There is some reason for concern that the above model is not entirely correct, because it involves only one Bernoulli process (which has a probability equal to the product of occurrence and detection probabilities) rather than two: one concerning the occurrence model (whether the species is actually there or not), and one concerning the conditional probability of detection given the species is present (which has a probability equal to the detection probability when a species is present, zero otherwise).  Consider the following BUGS model:

sink("bugsmod2.txt")

cat("model {

for (i in 1:J) {   #loop over J observations

#model of occurrences as a Bernoulli trial

logit(p[i]) <- beta1+beta2*elev[i]+beta3*elev[i]*elev[i]+beta4*tci[i]+u[project[i]]

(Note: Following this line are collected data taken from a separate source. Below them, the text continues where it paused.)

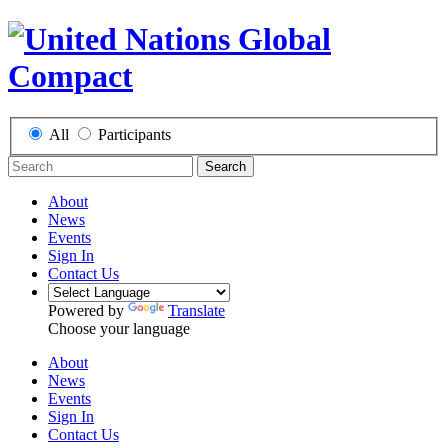
All
Participants
Search
About
News
Events
Sign In
Contact Us
Powered by
Translate
Choose your language
About
News
Events
Sign In
Contact Us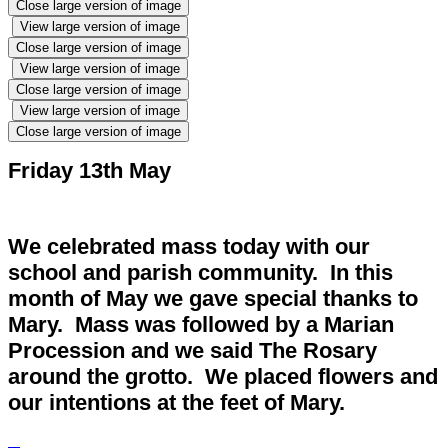
Close large version of image
View large version of image
Close large version of image
View large version of image
Close large version of image
View large version of image
Close large version of image
Friday 13th May
We celebrated mass today with our
school and parish community. In this
month of May we gave special thanks to
Mary. Mass was followed by a Marian
Procession and we said The Rosary
around the grotto. We placed flowers and
our intentions at the feet of Mary.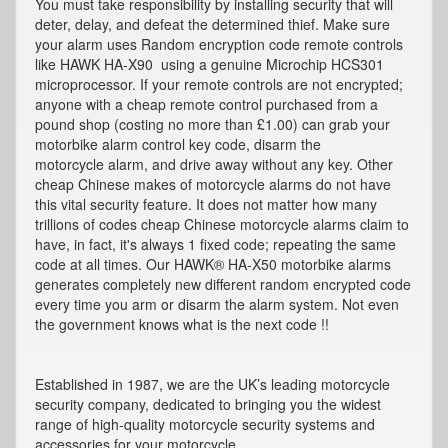
You must take responsibility by installing security that will
deter, delay, and defeat the determined thief. Make sure
your alarm uses Random encryption code remote controls
like HAWK HA-X90 using a genuine Microchip HCS301
microprocessor. If your remote controls are not encrypted;
anyone with a cheap remote control purchased from a
pound shop (costing no more than £1.00) can grab your
motorbike alarm control key code, disarm the
motorcycle alarm, and drive away without any key. Other
cheap Chinese makes of motorcycle alarms do not have
this vital security feature. It does not matter how many
trillions of codes cheap Chinese motorcycle alarms claim to
have, in fact, it's always 1 fixed code; repeating the same
code at all times. Our HAWK® HA-X50 motorbike alarms
generates completely new different random encrypted code
every time you arm or disarm the alarm system. Not even
the government knows what is the next code !!
Established in 1987, we are the UK’s leading motorcycle
security company, dedicated to bringing you the widest
range of high-quality motorcycle security systems and
accessories for your motorcycle.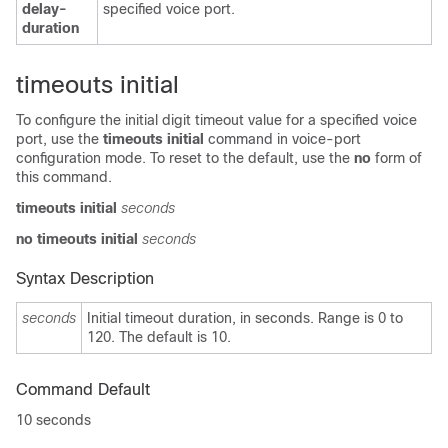
delay-
specified voice port.
duration
timeouts initial
To configure the initial digit timeout value for a specified voice
port, use the
timeouts initial
command in voice-port
configuration mode. To reset to the default, use the
no
form of
this command.
timeouts initial
seconds
no timeouts initial
seconds
Syntax Description
seconds
Initial timeout duration, in seconds. Range is 0 to
120. The default is 10.
Command Default
10
seconds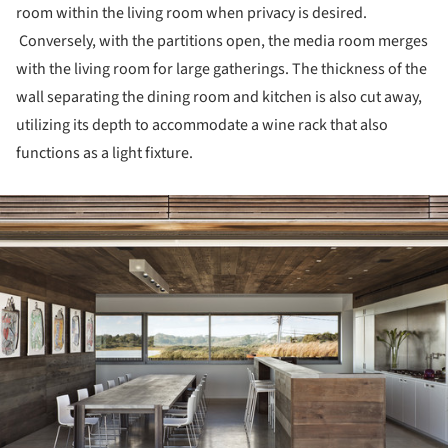
room within the living room when privacy is desired.
Conversely, with the partitions open, the media room merges
with the living room for large gatherings. The thickness of the
wall separating the dining room and kitchen is also cut away,
utilizing its depth to accommodate a wine rack that also
functions as a light fixture.
ture!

actual[i] ~ dbern(p[i])  #actual presences

#detection model, including logit transformation

d[i] <- delta1 + delta2*size[i]   #process model for detectability

dd[i] <- exp(d[i])/(1+exp(d[i]))  #another form of the logit formula

#observation depends on detectability and actual occurrence

detect[i] <- dd[i]*actual[i] #detectability for presences, zero otherwise

obs[i] ~ dbern(detect[i]) #actual detections

# random effects for M groups

for (j in 1:M) {

u[j] ~ dnorm(0,tau) #tau is precision (1/variance) between projects

}

# priors

delta1 ~ dnorm(0.0,1.0E-6)

delta2 ~ dnorm(0.0,1.0E-6)

beta1 ~ dnorm(0.0,1.0E-6)

beta2 ~ dnorm(0.0,1.0E-6)

beta3 ~ dnorm(0.0,1.0E-6)

beta4 ~ dnorm(0.0,1.0E-6)

# 'hyperprior'

tau ~ dgamma(0.001,0.001)

}

",fill=TRUE)

sink()

The only difference in bugsmod2.txt is that there is an extra Bernoulli trial.  The problem is that BUGS won't fit this model, or at least wouldn't fit it for me regardless of my simulated data parameterization or initial values.